The task: Update the records below by replacing "Job Zone" with "Job Level" wherever it appears, leaving everything else unchanged. Leave the pictures out of your answer.

Information provided:
───

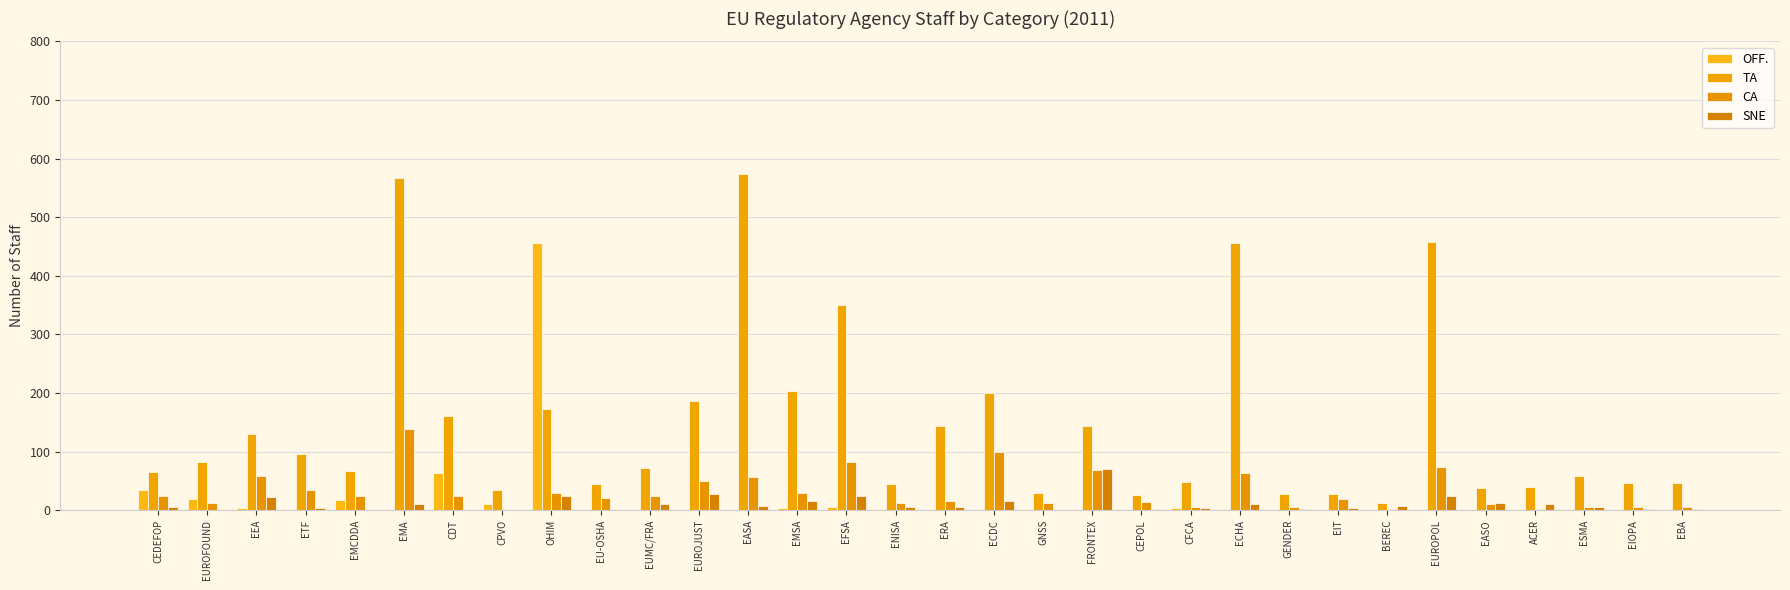

Which has a higher value, CPVO or ACER?

CPVO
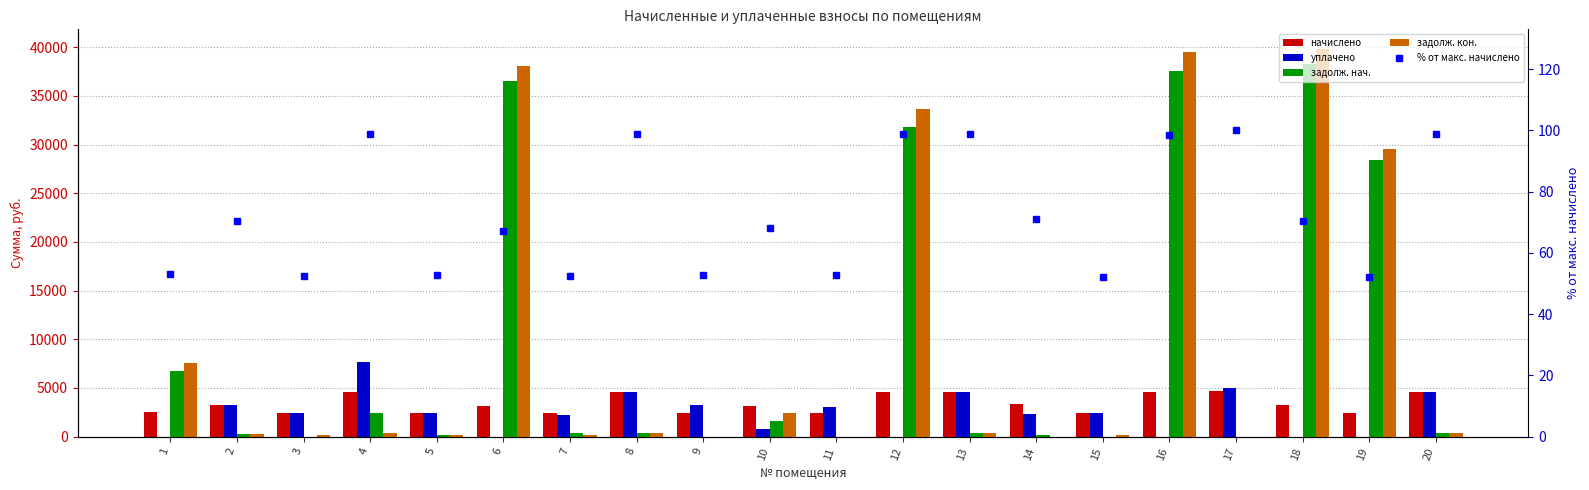

How many categories are shown in the chart?

20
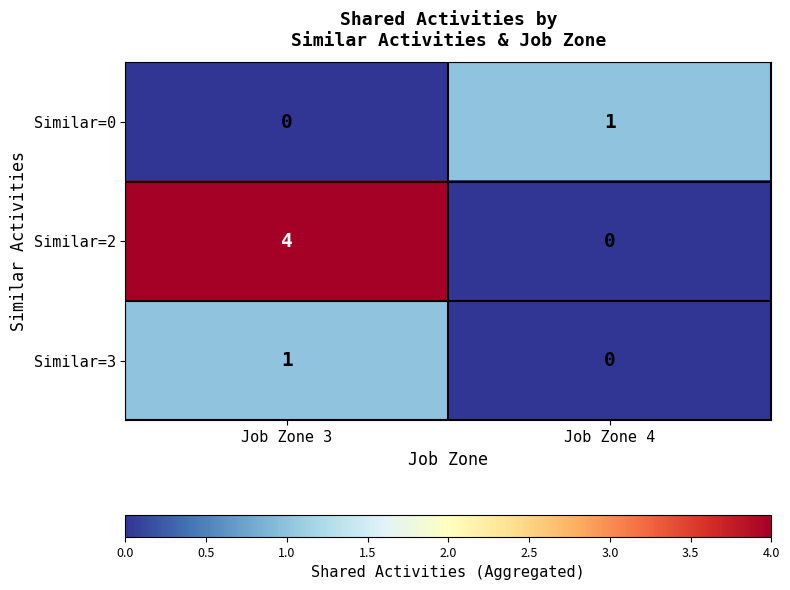

What is the sum of the Similar=2 values at Job Zone 3 and Job Zone 4?

4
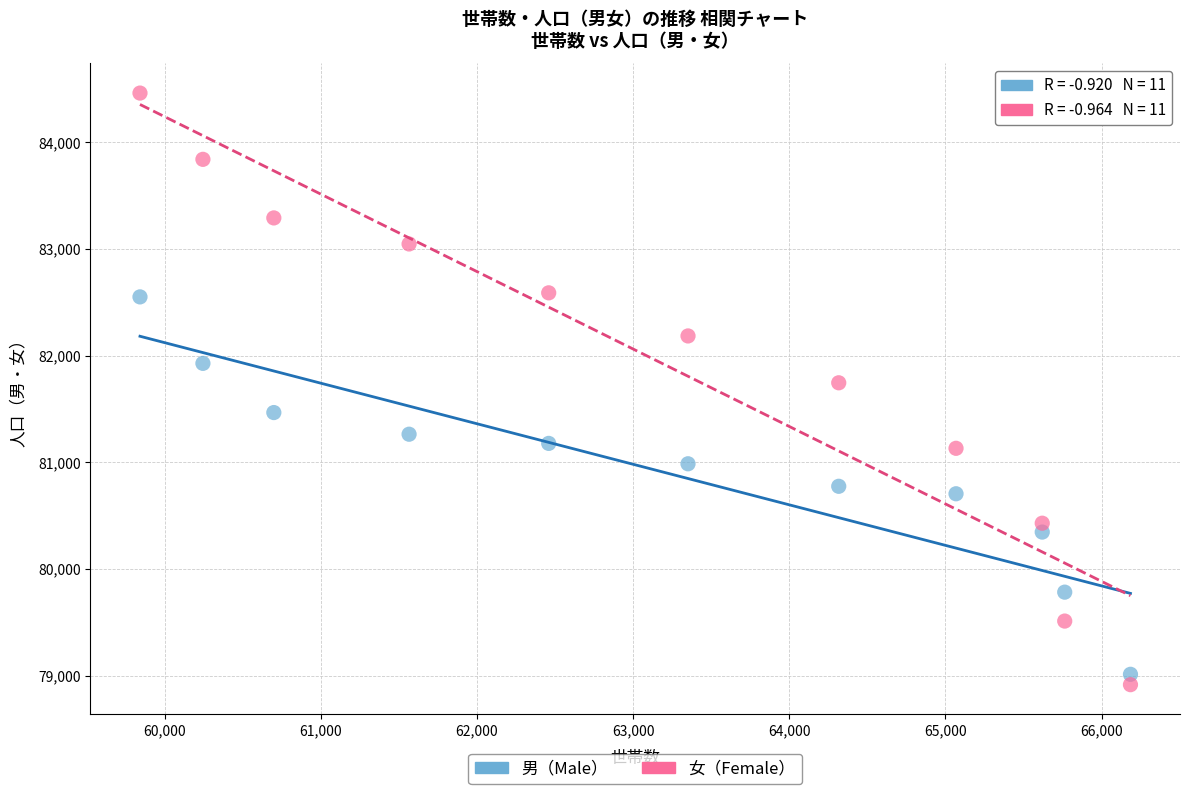

Which series reaches the minimum Y coordinate?

女（Female）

───

Result of this exercise:
Which has a higher value, CPVO or ACER?

CPVO

How many categories are shown in the chart?

20

What is the sum of the Similar=2 values at Job Level 3 and Job Level 4?

4

Which series reaches the minimum Y coordinate?

女（Female）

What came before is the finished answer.